_Problem to work on:_ Rewrite the lines of the listing below, starting at the line containing "order: Mantodea" and ending at the line containing "genus: Oncocera", swapping "scientific name" for "species" and keeping everything else as it is.

_Information provided:_
○ ○ ○

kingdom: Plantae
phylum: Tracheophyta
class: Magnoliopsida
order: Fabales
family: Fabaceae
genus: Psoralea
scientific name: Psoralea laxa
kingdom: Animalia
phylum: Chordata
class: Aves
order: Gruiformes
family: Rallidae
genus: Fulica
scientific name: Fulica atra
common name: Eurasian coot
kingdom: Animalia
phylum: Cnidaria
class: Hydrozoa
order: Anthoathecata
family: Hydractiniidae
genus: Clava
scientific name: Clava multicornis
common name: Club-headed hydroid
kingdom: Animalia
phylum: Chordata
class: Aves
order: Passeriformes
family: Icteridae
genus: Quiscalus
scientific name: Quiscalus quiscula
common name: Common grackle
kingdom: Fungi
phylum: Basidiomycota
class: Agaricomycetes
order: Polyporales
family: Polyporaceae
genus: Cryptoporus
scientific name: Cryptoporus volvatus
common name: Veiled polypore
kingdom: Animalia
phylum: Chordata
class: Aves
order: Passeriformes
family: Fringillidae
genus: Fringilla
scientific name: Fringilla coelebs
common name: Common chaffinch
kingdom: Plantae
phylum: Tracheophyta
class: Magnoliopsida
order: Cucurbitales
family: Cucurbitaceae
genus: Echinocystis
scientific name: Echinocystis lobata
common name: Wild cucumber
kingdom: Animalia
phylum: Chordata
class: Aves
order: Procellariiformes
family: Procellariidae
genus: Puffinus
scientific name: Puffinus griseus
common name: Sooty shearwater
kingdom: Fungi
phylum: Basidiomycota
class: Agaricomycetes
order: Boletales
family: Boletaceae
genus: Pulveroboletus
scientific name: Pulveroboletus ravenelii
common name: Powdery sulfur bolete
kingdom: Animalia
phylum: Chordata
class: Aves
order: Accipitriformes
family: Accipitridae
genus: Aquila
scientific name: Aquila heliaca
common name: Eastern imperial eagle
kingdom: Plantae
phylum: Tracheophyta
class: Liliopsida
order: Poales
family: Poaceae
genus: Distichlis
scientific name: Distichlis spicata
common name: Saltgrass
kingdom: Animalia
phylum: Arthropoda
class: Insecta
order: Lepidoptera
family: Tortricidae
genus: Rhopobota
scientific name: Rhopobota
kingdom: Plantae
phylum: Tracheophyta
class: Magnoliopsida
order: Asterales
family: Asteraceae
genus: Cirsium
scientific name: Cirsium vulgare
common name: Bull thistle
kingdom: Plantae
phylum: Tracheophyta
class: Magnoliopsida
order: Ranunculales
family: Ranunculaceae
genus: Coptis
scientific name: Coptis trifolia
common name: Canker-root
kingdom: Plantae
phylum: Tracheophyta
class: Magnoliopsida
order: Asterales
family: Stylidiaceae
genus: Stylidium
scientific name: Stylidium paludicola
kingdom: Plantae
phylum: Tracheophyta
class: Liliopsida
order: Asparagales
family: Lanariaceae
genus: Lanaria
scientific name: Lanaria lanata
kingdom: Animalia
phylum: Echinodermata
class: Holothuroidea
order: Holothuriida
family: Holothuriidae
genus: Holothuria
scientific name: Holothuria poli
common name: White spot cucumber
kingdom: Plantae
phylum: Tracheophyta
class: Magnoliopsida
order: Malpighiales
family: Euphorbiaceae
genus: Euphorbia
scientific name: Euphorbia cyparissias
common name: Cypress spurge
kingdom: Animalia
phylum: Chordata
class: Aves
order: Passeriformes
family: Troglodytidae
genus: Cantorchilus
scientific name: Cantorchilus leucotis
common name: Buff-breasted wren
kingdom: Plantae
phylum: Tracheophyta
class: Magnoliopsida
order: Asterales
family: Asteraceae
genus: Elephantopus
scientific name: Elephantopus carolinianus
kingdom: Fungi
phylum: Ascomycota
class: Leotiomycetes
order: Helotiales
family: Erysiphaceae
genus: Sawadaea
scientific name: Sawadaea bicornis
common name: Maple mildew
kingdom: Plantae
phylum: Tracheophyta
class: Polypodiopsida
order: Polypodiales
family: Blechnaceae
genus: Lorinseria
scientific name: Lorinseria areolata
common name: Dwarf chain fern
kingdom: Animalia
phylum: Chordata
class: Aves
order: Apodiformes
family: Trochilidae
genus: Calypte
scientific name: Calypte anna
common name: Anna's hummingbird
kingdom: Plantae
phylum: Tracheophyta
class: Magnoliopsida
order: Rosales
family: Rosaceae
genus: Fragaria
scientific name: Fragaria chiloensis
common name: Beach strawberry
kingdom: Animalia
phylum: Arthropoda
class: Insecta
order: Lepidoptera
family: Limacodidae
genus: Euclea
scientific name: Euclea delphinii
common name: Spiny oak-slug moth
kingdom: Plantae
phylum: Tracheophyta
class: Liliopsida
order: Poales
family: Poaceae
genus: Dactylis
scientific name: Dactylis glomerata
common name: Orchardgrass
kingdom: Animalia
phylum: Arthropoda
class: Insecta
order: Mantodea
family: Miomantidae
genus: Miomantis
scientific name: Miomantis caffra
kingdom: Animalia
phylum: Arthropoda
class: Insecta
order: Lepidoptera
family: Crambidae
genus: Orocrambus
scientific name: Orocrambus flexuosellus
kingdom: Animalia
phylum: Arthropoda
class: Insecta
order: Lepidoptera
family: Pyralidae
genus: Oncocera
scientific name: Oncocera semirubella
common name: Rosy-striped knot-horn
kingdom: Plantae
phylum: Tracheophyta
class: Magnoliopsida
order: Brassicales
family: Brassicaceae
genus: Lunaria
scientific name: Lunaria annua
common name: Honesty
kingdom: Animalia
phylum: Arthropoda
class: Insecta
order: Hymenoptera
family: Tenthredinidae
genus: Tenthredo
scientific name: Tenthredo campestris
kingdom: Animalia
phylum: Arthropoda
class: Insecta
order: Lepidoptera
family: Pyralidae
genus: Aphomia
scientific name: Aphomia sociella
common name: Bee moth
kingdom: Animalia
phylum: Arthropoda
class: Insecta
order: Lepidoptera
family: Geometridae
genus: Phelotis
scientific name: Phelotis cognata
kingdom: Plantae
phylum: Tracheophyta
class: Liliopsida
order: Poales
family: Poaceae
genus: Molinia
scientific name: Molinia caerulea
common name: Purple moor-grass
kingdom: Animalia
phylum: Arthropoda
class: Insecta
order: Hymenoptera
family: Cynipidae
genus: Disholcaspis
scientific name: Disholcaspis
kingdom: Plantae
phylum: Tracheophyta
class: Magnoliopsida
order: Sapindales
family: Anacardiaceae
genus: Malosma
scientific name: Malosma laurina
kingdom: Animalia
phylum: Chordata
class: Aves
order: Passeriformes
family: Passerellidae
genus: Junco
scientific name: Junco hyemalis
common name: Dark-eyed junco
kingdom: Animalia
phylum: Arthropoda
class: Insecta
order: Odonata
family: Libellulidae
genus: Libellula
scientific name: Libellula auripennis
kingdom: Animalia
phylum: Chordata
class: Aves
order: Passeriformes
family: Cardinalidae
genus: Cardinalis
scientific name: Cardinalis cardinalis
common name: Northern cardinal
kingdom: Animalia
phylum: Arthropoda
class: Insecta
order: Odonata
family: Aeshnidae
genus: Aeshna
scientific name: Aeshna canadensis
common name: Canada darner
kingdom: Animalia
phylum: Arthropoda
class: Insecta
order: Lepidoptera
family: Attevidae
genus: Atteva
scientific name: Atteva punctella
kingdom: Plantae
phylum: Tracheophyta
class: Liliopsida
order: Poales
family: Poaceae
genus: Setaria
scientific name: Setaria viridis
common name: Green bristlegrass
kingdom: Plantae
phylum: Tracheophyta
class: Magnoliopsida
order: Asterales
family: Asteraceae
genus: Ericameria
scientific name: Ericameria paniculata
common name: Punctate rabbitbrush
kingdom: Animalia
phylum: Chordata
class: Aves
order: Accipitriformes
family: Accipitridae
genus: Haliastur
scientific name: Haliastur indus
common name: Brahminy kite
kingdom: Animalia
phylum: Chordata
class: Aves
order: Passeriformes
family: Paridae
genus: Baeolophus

○ ○ ○

_Correct answer:_
order: Mantodea
family: Miomantidae
genus: Miomantis
species: Miomantis caffra
kingdom: Animalia
phylum: Arthropoda
class: Insecta
order: Lepidoptera
family: Crambidae
genus: Orocrambus
species: Orocrambus flexuosellus
kingdom: Animalia
phylum: Arthropoda
class: Insecta
order: Lepidoptera
family: Pyralidae
genus: Oncocera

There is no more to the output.